Люди доводят до конца свою скорбную миссию. Палуба опять свободна. Натали предлагает провести небольшую траурную церемонию. Она погрузила в шлюпку, не учитывая видовую принадлежность, тела тех, кого мы знали чуть лучше остальных. Это десяток людей, Бадинтер, Наполеон и две-три кошки, к которым мы испытывали наибольшую симпатию.

Подвесив шлюпку на тросы спускового крана, моя служанка произносит короткую прощальную речь.

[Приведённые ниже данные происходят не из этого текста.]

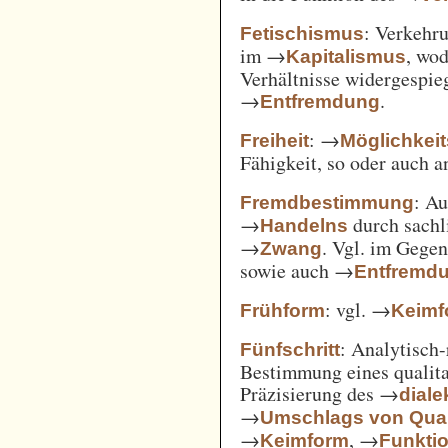
: Verkehru
Fetischismus
im →
, wod
Kapitalismus
Verhältnisse widergespie
→
.
Entfremdung
: →
Freiheit
Möglichkei
Fähigkeit, so oder auch 
: A
Fremdbestimmung
→
durch sachl
Handelns
→
. Vgl. im Gege
Zwang
sowie auch →
Entfremd
: vgl. →
Frühform
Keimf
: Analytisch-
Fünfschritt
Bestimmung eines qualita
Präzisierung des →
diale
→
Umschlags von Quant
→
, →
Keimform
Funkti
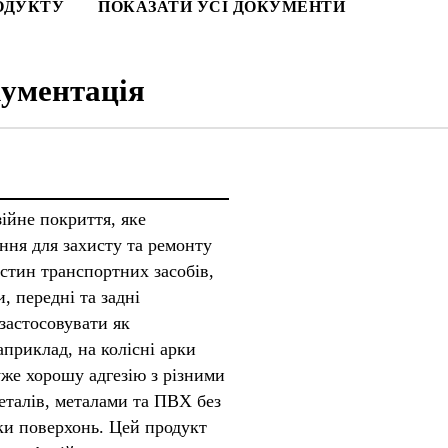
ОДУКТУ
ПОКАЗАТИ УСІ ДОКУМЕНТИ
ументація
ійне покриття, яке
ння для захисту та ремонту
стин транспортних засобів,
и, передні та задні
застосовувати як
априклад, на колісні арки
уже хорошу адгезію з різними
еталів, металами та ПВХ без
ки поверхонь. Цей продукт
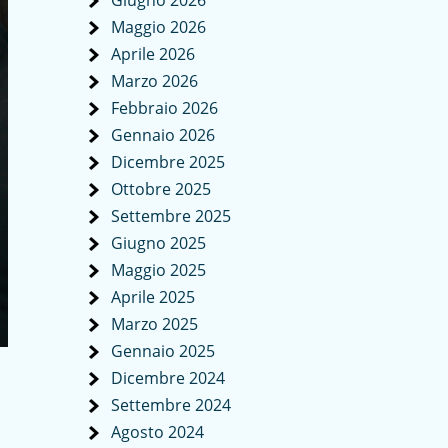
Giugno 2026
Maggio 2026
Aprile 2026
Marzo 2026
Febbraio 2026
Gennaio 2026
Dicembre 2025
Ottobre 2025
Settembre 2025
Giugno 2025
Maggio 2025
Aprile 2025
Marzo 2025
Gennaio 2025
Dicembre 2024
Settembre 2024
Agosto 2024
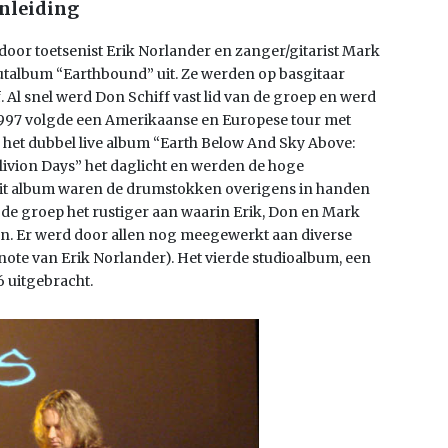
nleiding
 door toetsenist Erik Norlander en zanger/gitarist Mark
utalbum “Earthbound” uit. Ze werden op basgitaar
Al snel werd Don Schiff vast lid van de groep en werd
 1997 volgde een Amerikaanse en Europese tour met
het dubbel live album “Earth Below And Sky Above:
livion Days” het daglicht en werden de hoge
it album waren de drumstokken overigens in handen
 de groep het rustiger aan waarin Erik, Don en Mark
n. Er werd door allen nog meegewerkt aan diverse
ote van Erik Norlander). Het vierde studioalbum, een
 uitgebracht.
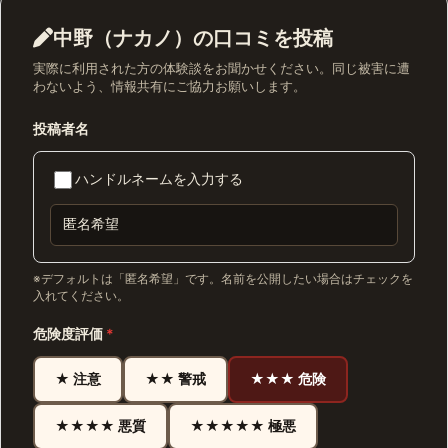
中野（ナカノ）の口コミを投稿
実際に利用された方の体験談をお聞かせください。同じ被害に遭
わないよう、情報共有にご協力お願いします。
投稿者名
ハンドルネームを入力する
※デフォルトは「匿名希望」です。名前を公開したい場合はチェックを
入れてください。
危険度評価
*
★ 注意
★★ 警戒
★★★ 危険
★★★★ 悪質
★★★★★ 極悪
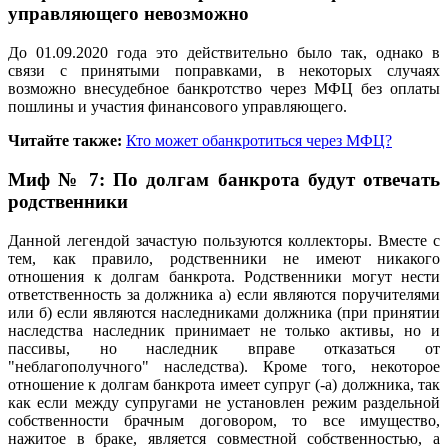
управляющего невозможно
До 01.09.2020 года это действительно было так, однако в
связи с принятыми поправками, в некоторых случаях
возможно внесудебное банкротство через МФЦ без оплаты
пошлины и участия финансового управляющего.
Читайте также:
Кто может обанкротиться через МФЦ?
Миф № 7: По долгам банкрота будут отвечать
родственники
Данной легендой зачастую пользуются коллекторы. Вместе с
тем, как правило, родственники не имеют никакого
отношения к долгам банкрота. Родственники могут нести
ответственность за должника а) если являются поручителями
или б) если являются наследниками должника (при принятии
наследства наследник принимает не только активы, но и
пассивы, но наследник вправе отказаться от
"неблагополучного" наследства). Кроме того, некоторое
отношение к долгам банкрота имеет супруг (-а) должника, так
как если между супругами не установлен режим раздельной
собственности брачным договором, то все имущество,
нажитое в браке, является совместной собственностью, а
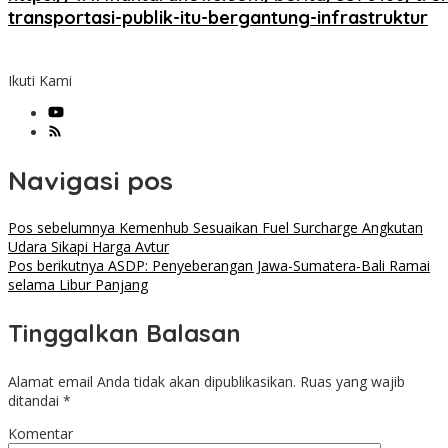
transportasi-publik-itu-bergantung-infrastruktur
Ikuti Kami
Navigasi pos
Pos sebelumnya
Kemenhub Sesuaikan Fuel Surcharge Angkutan
Udara Sikapi Harga Avtur
Pos berikutnya
ASDP: Penyeberangan Jawa-Sumatera-Bali Ramai
selama Libur Panjang
Tinggalkan Balasan
Alamat email Anda tidak akan dipublikasikan.
Ruas yang wajib
ditandai
*
Komentar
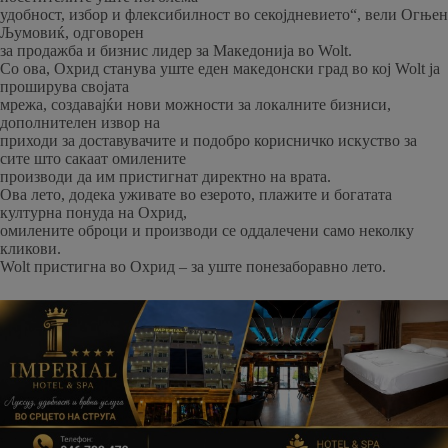
удобност, избор и флексибилност во секојдневието“, вели Огњен
Љумовиќ, одговорен
за продажба и бизнис лидер за Македонија во Wolt.
Со ова, Охрид станува уште еден македонски град во кој Wolt ја
проширува својата
мрежа, создавајќи нови можности за локалните бизниси,
дополнителен извор на
приходи за доставувачите и подобро корисничко искуство за
сите што сакаат омилените
производи да им пристигнат директно на врата.
Ова лето, додека уживате во езерото, плажите и богатата
културна понуда на Охрид,
омилените оброци и производи се оддалечени само неколку
кликови.
Wolt пристигна во Охрид – за уште понезаборавно лето.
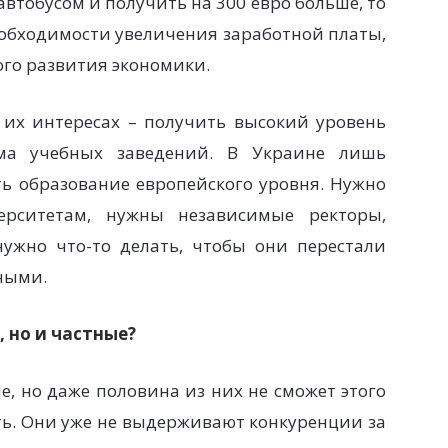
втобусом и получить на 300 евро больше, то
необходимости увеличения заработной платы,
ого развития экономики.
 их интересах – получить высокий уровень
ема учебных заведений. В Украине лишь
ть образование европейского уровня. Нужно
ерситетам, нужны независимые ректоры,
нужно что-то делать, чтобы они перестали
нными.
, но и частные?
е, но даже половина из них не сможет этого
рть. Они уже не выдерживают конкуренции за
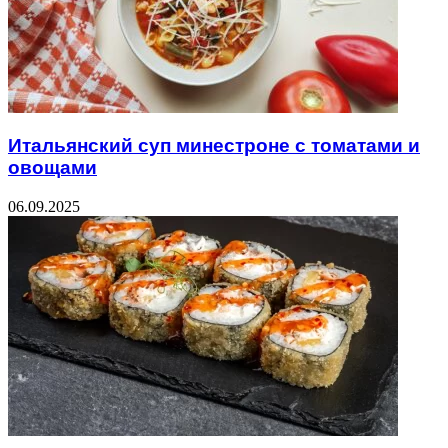
Итальянский суп минестроне с томатами и
овощами
06.09.2025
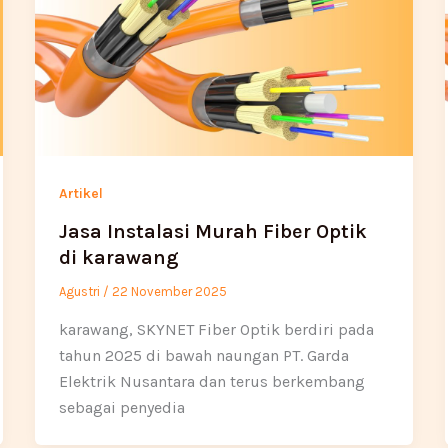
Artikel
Jasa Instalasi Murah Fiber Optik
di karawang
Agustri
/
22 November 2025
karawang, SKYNET Fiber Optik berdiri pada
tahun 2025 di bawah naungan PT. Garda
Elektrik Nusantara dan terus berkembang
sebagai penyedia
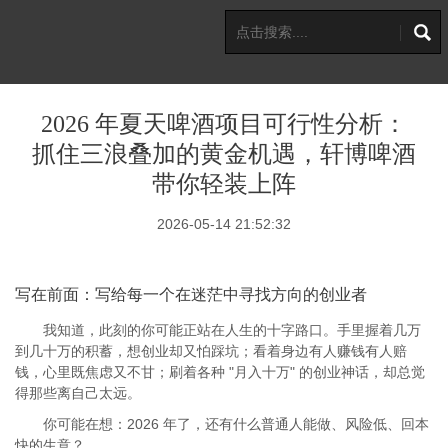
2026 年夏天啤酒项目可行性分析：
抓住三浪叠加的黄金机遇，轩博啤酒
带你轻装上阵
2026-05-14 21:52:32
写在前面：写给每一个在迷茫中寻找方向的创业者
我知道，此刻的你可能正站在人生的十字路口。手里握着几万
到几十万的积蓄，想创业却又怕踩坑；看着身边有人赚钱有人赔
钱，心里既焦虑又不甘；刷着各种 "月入十万" 的创业神话，却总觉
得那些离自己太远。
你可能在想：2026 年了，还有什么普通人能做、风险低、回本
快的生意？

– Все они были невероятными. Они погибли сегодня ради того, чтобы мы, семеро выживших, могли жить дальше.

Я мысленно договариваю:

Будем надеяться, что они погибли не напрасно и что мы отыщем наконец искомое – счастье.

Перечислив погибших по именам, Роман Уэллс включает музыку. Из громкоговорителей «Последней надежды» льется «Реквием» Моцарта.

Натали выливает на тела канистру бензина, шлюпка касается воды. Дождавшись, пока погребальный челн отплывет на достаточное расстояние от борта, она выпускает из ракетницы красную ракету. Заряд попадает в шлюпку, и ее тотчас охватывает пламя. Знаю, люди называют это «кремацией». По-моему, только люди уничтожают тела своих соплеменников вместо того, чтобы их съедать или оставлять на пожирание червям для возвращения в круговорот экосистемы. По мне, это расточительство, но я не осмеливаюсь высказываться на сей счет.

Наверное, под влиянием людей и печальной музыки Моцарта я перерождаюсь: меня посещает некое ощущение, смесь облегчения оттого, что я выжила, и сожаления из-за смерти этих конкретных людей и зверей, которые уже не смогут меня развлекать.

До меня еще не дошло, что в самый первый день мы понесли такие колоссальные потери.

Я мысленно подвожу итог: 140 кошек, 10 людей, 65 свиней и 52 собаки… И все пали в одном-единственном сражении продолжительностью всего в двадцать-тридцать минут…

Лиха беда начало.

Меня душит тревога.

Тихо опускается ночь. Я не свожу взгляд с полной тел шлюпки, превратившейся в желтый огненный шар, и говорю себе, что вместе с телами улетучиваются, как дым, наши мечты об убежище, где мы обрели бы, наконец, спокойствие.

Выходит, самые большие невзгоды припасены для оставшихся в живых.

Музыка Моцарта, горящая шлюпка, звездная ночь, память о павших – все это приводит меня в странное состояние. В памяти всплывают все эпизоды прошлого, предшествовавшие теперешнему положению. Одновременно у меня такое чувство, что у меня вот-вот лопнет голова.